Iran Press/Middle East: Mahmoud Ezzat, a deputy supreme guide for the Muslim Brotherhood, was previously convicted in absentia for organizing several terrorist attacks in Egypt. The Egyptian interior ministry said authorities captured Ezzat in an apartment in the Cairo suburb of Al Tajammu.
Ezzat is accused of being a founder of the Muslim Brotherhood's armed wing and supervising "terrorist and subversive" operations since it was removed from power in mid-2013 following an uprising supported by the army.
Authorities announced that took a laptop and mobile phones with coded applications found at Ezzart's location Friday.

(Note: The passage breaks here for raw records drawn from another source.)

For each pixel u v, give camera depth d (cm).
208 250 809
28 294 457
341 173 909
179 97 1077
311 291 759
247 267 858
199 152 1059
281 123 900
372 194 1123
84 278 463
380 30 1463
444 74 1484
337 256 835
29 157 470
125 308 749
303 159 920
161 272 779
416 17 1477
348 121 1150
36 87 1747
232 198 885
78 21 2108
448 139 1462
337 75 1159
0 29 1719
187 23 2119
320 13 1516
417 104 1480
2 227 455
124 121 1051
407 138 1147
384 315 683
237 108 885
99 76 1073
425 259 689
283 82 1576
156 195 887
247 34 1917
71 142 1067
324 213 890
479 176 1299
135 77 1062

Ezzat, 76, was accused of assassinating former Attorney General Hisham Barakat in 2015. Authorities also blamed him for the deaths of Brigadier General Wael Tahoun at his home in Ain Shams district and Major General Adel Rajai in Obour City.
Ezzat previously received two death sentences in absentia for spying for Hamas and a prison break in Wadi al-Natroun.
The Muslim Brotherhood gained renewed popularity in the "Arab Spring" of 2011, which led to the election of President Muhammad Morsi in 2012. He was removed the following year, which led Cairo to bar the Muslim Brotherhood in Egypt.